So we’re still left with the open question: Did we actually do the first ascent here?? It’s hard to know. If someone else has information about previous climb(s) of this route, please reach out to me, I’d love to hear any stories, and get the history right here. Especially if you’ve got some proof, like where I should look on the Internet or in print for an older trip report I may have missed, or a photograph that indicates you were on route, etc. Even if we did not do the ‘First Ascent’ of this route, so far I can definitely say we did do the ‘”First-Documented-Ascent” here!

Further efforts to determine ‘First Ascent’ history…

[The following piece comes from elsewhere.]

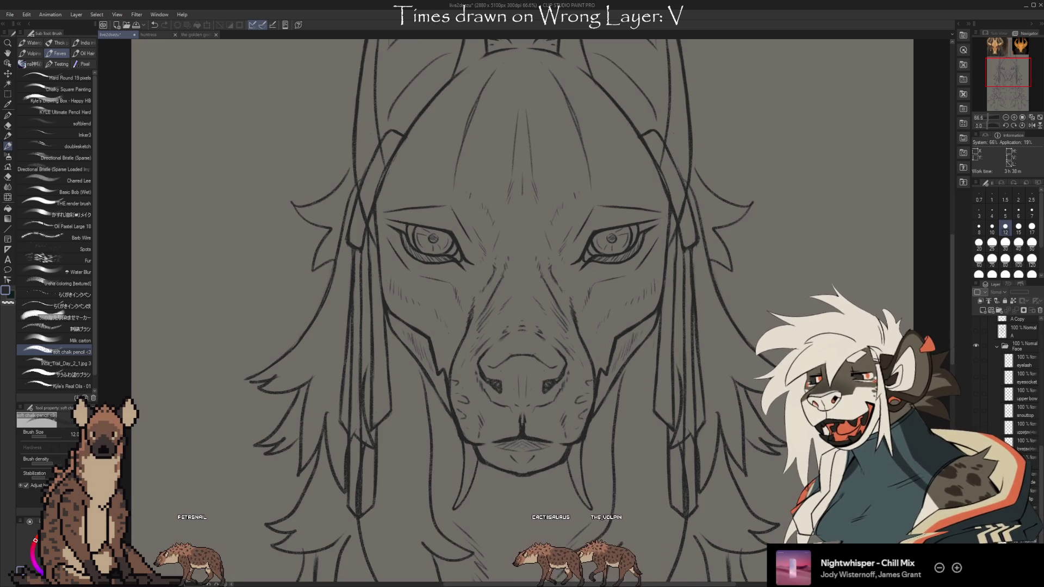
click(976, 346)
click(976, 346)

During a few weeks after Kelly & I climbed this, I’ve taken a few other avenues to figure out if there has been a prior first-ascent on this route, or if we perhaps are the ‘First Ascent’ here!

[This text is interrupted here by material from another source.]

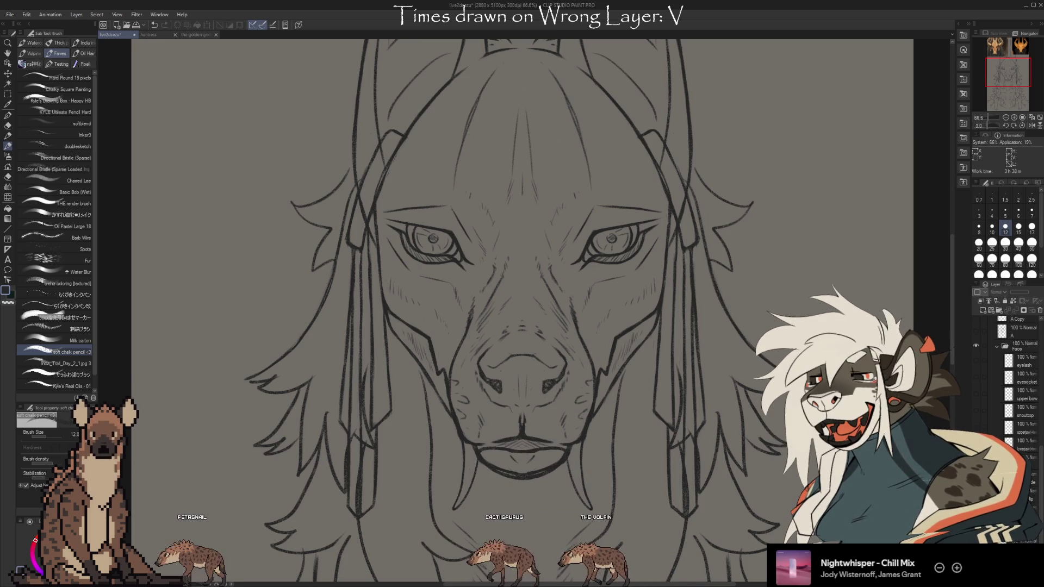
click(976, 346)
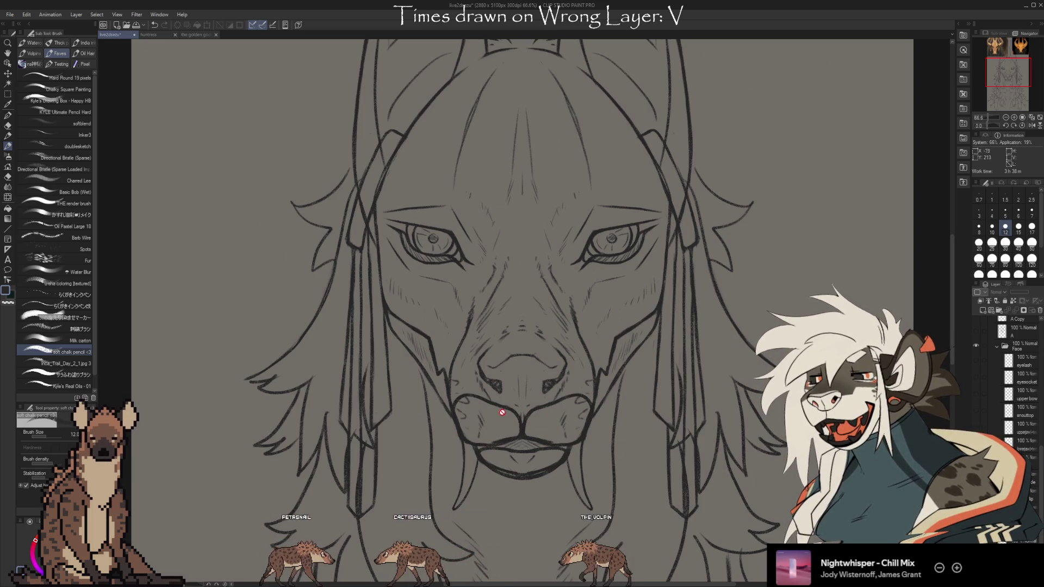
- Show the face construction and eyelash layers, then toggle the Face folder to compare
drag(976, 428, 977, 385)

  1. I emailed Michael Levy at the American Alpine Club to ask if the American Alpine Club / American Alpine Journal could share the records it had of other first ascents on “Black Horse Rock”, so that I could see if they were overlapping or unique from the particular line we climbed here. I had already attempted to search their public-facing database myself, and I at least found a mention of “Black Horse Rock” in a different first ascent article: https://publications.americanalpineclub.org/articles/13201215341 but it’s a passing mention for orientation, since their (very impressive!) route is about 2/3rd of a mile away, and clearly a different route. So far, I haven’t gotten any reply. It would appear that this particular route of inquiry is a dead end.
  2. Really scouring the Internet yielded a few vague, brief, and inconsistently-named references to this buttress, “Black Horse Rock” vs “White Horse Rock” vs “Black Horse Point” vs “Blackhorse” with no space. Here are three different old CascadeClimbers posts that very-briefly mention the buttress: post 1, post 2, post 3.
  3. Those old CascadeClimbers posts linked above imply that there is a Bryan Burdo book out there that says something about Black Horse Rock, but I’m not sure what. I’d really like to get a look at that book. Local guidebooks are a thing I collect and deeply treasure! I am pretty sure my personal collection is a complete set of everything printed about roped climbing routes in Washington within the past 20 years. It looks like this Bryan Burdo book predates even that, though. I believe the book in question is this: https://www.amazon.com/North-Cascades-Rock-climbing-Washington/dp/B0006RHCHG/ “North Cascades Rock”, a black & white spiral-bound thing printed in 1997. I don’t have a copy, but now that I know about it, I’d very much like to get a copy, or at least look at one and get a chance to photograph the pages. I figured my best chance to at least see a copy would be the Mountaineers Library. I’m at the Mountaineers Program Center in Seattle fairly often, and the Summit Room there contains a lot of bookshelves, where it seems likely a copy of this old book might be found. However: the bookshelves are behind locked glass. A totally reasonable precaution. But: I went and asked Mountaineers staff in person, and no one knew what key unlocked that glass, or where that key was likely to be stored. They couldn’t unlock their own glass bookcases! So, it would appear that this particular route of inquiry is also a dead end. (Though if anyone out there reading this does have a personal copy of Bryan Burdo’s spiral-bound “North Cascades Rock” from 1997, please let me know!! Could I come visit, see it, and photograph it??)
  4. Those old CascadeClimbers posts also gave me another name to search for: “Archer”. Apparently the more well-known of the two Bryan Burdo routes on Black Horse Rock is named “Archer.” (It seems like the second route didn’t warrant being mentioned by name at all in anyone’s old CascadeClimbers posts.) Okay, so, this “Archer” route… how much does that overlap the line that Kelly & I climbed, or is it entirely distinct from it?? After even more Internet-digging, I eventually found this old 2001 trip report, with description and photographs of the route “Archer”. Ah ha! “Archer” is completely different than what we climbed!! The routes are totally unique from each other!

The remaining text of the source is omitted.